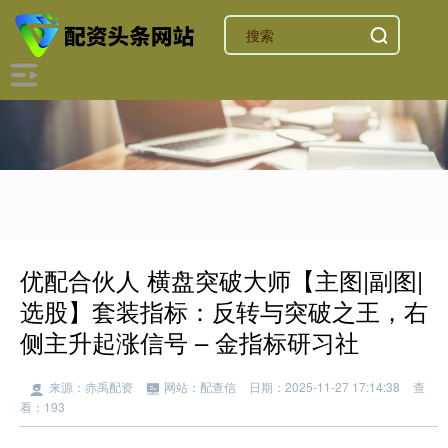
优配合伙人 横盘突破大师【主图|副图|
选股】套装指标：反转与突破之王，右
侧主升起涨信号 – 金指标研习社
来源：赤禹配资
网站：配查信
日期：2025-11-27 17:14:38
查
看：193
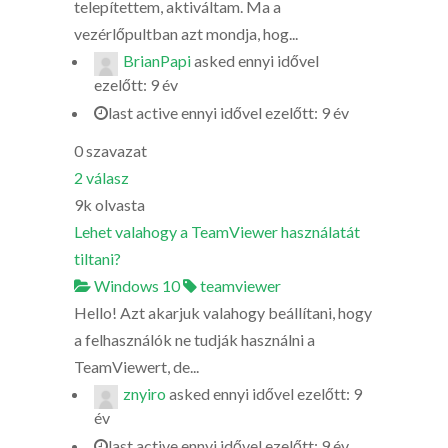
telepítettem, aktiváltam. Ma a
vezérlőpultban azt mondja, hog...
BrianPapi
asked
ennyi idővel
ezelőtt: 9 év
last active ennyi idővel ezelőtt: 9 év
0
szavazat
2
válasz
9k
olvasta
Lehet valahogy a TeamViewer használatát
tiltani?
Windows 10
teamviewer
Hello! Azt akarjuk valahogy beállítani, hogy
a felhasználók ne tudják használni a
TeamViewert, de...
znyiro
asked
ennyi idővel ezelőtt: 9
év
last active ennyi idővel ezelőtt: 9 év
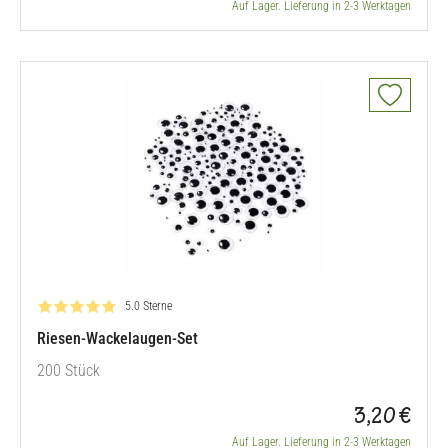
Auf Lager. Lieferung in 2-3 Werktagen
Bewertung: 5.0 von 5
5.0 Sterne
Riesen-Wackelaugen-Set
200 Stück
3,20 €
Auf Lager. Lieferung in 2-3 Werktagen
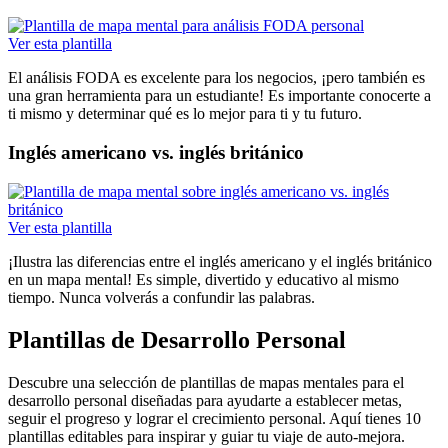
Ver esta plantilla
El análisis FODA es excelente para los negocios, ¡pero también es
una gran herramienta para un estudiante! Es importante conocerte a
ti mismo y determinar qué es lo mejor para ti y tu futuro.
Inglés americano vs. inglés británico
Ver esta plantilla
¡Ilustra las diferencias entre el inglés americano y el inglés británico
en un mapa mental! Es simple, divertido y educativo al mismo
tiempo. Nunca volverás a confundir las palabras.
Plantillas de Desarrollo Personal
Descubre una selección de plantillas de mapas mentales para el
desarrollo personal diseñadas para ayudarte a establecer metas,
seguir el progreso y lograr el crecimiento personal. Aquí tienes 10
plantillas editables para inspirar y guiar tu viaje de auto-mejora.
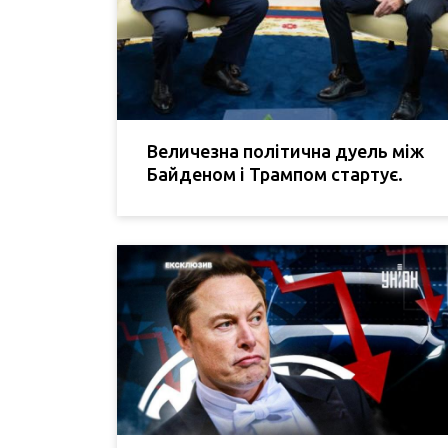
Величезна політична дуель між
Байденом і Трампом стартує.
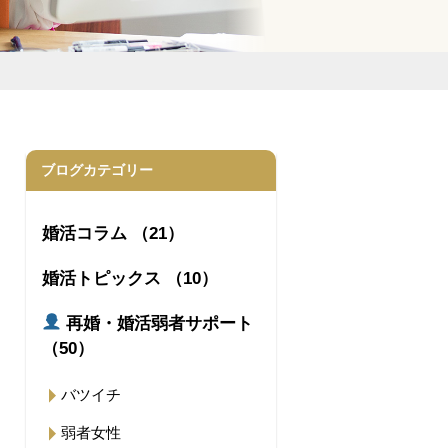
ブログカテゴリー
婚活コラム （21）
婚活トピックス （10）
再婚・婚活弱者サポート
（50）
バツイチ
弱者女性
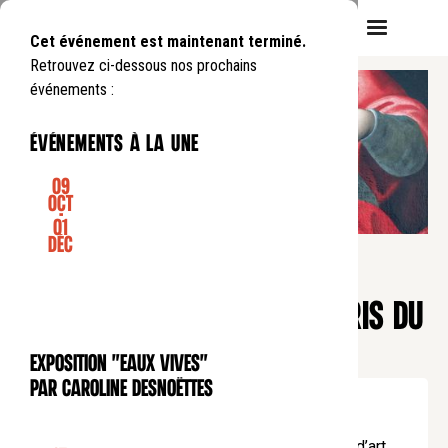
Cet événement est maintenant terminé.
Retrouvez ci-dessous nos prochains
événements :
événements à la une
09
Oct
-
01
EXPOSITION
Déc
UN PATRIMOINE MÉCONNU.
TABLEAUX DU DIOCÈSE DE PARIS DU
XVE AU XXE SIÈCLE
Exposition "Eaux Vives"
EXPOSITION
par Caroline Desnoëttes
Du
Mercredi
18
10
.
au
Samedi
16
12
.
de
10:00
à
18:00
Entrée libre
En partenariat avec la Commission diocésaine d’art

——

# [Task]
Scan the listing above, and wherever a line holds the string "británico", copy that line.

# [The completed task]
Inglés americano vs. inglés británico
¡Ilustra las diferencias entre el inglés americano y el inglés británico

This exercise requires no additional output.